*** Opening SUPPLIED TEXT ***

Come March, we will be approaching the first anniversary of a time when South Africa as we knew it, suddenly changed dramatically. When the country went into lockdown due to the COVID-19 pandemic many lives changed forever.
It wasn’t any different for Clinical Pharmacy master’s student, Alex Wehmeyer, from the University of the Western Cape’s (UWC) Natural Sciences Faculty.
Wehmeyer joined many healthcare workers on the frontline to help countless patients. He reported for duty at the CTICC field hospital in Cape Town as part of a COVID-19 relief effort in the city.
Looking back at this period (from June 2020 to August 2020) he vividly recalls his very first day of field service - his heart raced uncontrollably as he slipped on his personal protective gear. “That’s when I realised - the time has arrived for me to step up and serve my country,” he said.
Thankfully, Wehmeyer has completed his field training with his health still intact and is able to look back on the experience with gratitude.
“I have seen first-hand how patients were pining for their loved ones while suffering, and have even seen some dying without seeing their relatives or being able to say their final goodbyes.
“My field of study has allowed me to better appreciate the level of care people can provide to each other as well as how grateful people can be.
“I now have a colourful plastic hat that a grateful, elderly patient gave me just because I took the time to explain the correct way to take her medication. I remember her forcing it under the Perspex dispensing screen as she thanked me. That hat lives on my desk next to my framed Pharmacist's Oath as a reminder of why I do what I do.”
Wehmeyer is known to his lecturers as a dedicated student - compassionate to communities with limited access to healthcare.
Dr Jane McCartney, Wehmeyer’s co-supervisor and lecturer at UWC, noted that he is passionate about transforming healthcare in SA and about improving patient care.
These characteristics inspired his lecturers to nominate him in the second season of a competition by Adcock Ingram and News24 in November of last year. The competition sought to discover the next generation of healthcare heroes.
He may not have won the prize money of R25 000, but he secured his spot among the top ten in the competition and was featured in a video depicting his personal experience and vision as a healthcare professional in South Africa. Professor Renier Coetzee, his supervisor who specialises in clinical pharmacy and community engagement at UWC, walked a journey with Alex since his undergraduate studies.
Wehmeyer is very pleased with Prof Coetzee and the fieldwork opportunities that came his way as a result of his studies. “I am now better able to appreciate the role of pharmacists outside of the dispensary, including in the community and in hospital wards. The profession has so much more to offer outside the traditional pharmacy setting.

*** Closing SUPPLIED TEXT ***

■ PARTS OF THE EXERCISE
1. Swap "passionate" for "enthusiastic" in the article about Alex Wehmeyer, and write out the passage that begins at the words "Dr Jane McCartney, Wehmeyer’s" and ends after "of healthcare heroes.".
2. Carry on the article about Alex Wehmeyer from the point where it stops.

*** Opening MATERIAL SHOWN ***

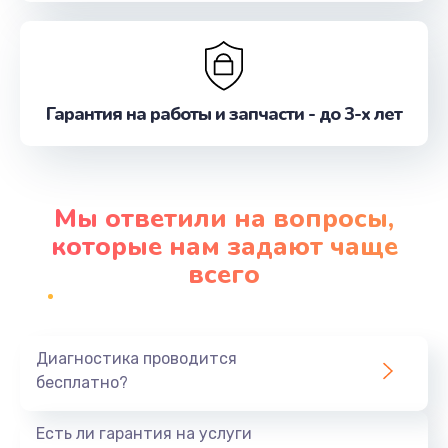
Гарантия на работы и запчасти - до 3-х лет
Мы ответили на вопросы,
которые нам задают чаще
всего
Диагностика проводится
бесплатно?
Есть ли гарантия на услуги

*** Closing MATERIAL SHOWN ***

■ EXERCISE RESULTS
1.
Dr Jane McCartney, Wehmeyer’s co-supervisor and lecturer at UWC, noted that he is enthusiastic about transforming healthcare in SA and about improving patient care.
These characteristics inspired his lecturers to nominate him in the second season of a competition by Adcock Ingram and News24 in November of last year. The competition sought to discover the next generation of healthcare heroes.

2.
“The field hospital experience made me realise I want to do something that I am passionate about: transforming healthcare in SA; and I want to improve patient care.
“Clotting is the greatest cause of preventable inpatient death in the world. This is even more important if we consider the strong associations between COVID infection and clotting.
“I’m hoping it can be used to promote a higher level of awareness of the need to give individualised clotting risk assessment and care to patients.
“So now my research looks at how doctors diagnose and treat all patients in hospitals who are at risk of developing blood clots. It also looks at the actions doctors take or don’t take to prevent clotting in their patients,” he said.
“I look at whether they are using risk scores, which are point-based systems, where they will take into account certain clotting risk factors, such as HIV infection, obesity, broken bones, etc. In short, my research is taking a clotting risk scoring system, assessing the patient's risk and then looking at what the doctor prescribed or did not prescribe to prevent clots.
“Although my study is limited in size and the number of hospitals, I hope that it can serve as a background for further research in this field in South Africa, because there are so many unexplored factors that influence a doctor's decision to assess a patient's risk of clotting.”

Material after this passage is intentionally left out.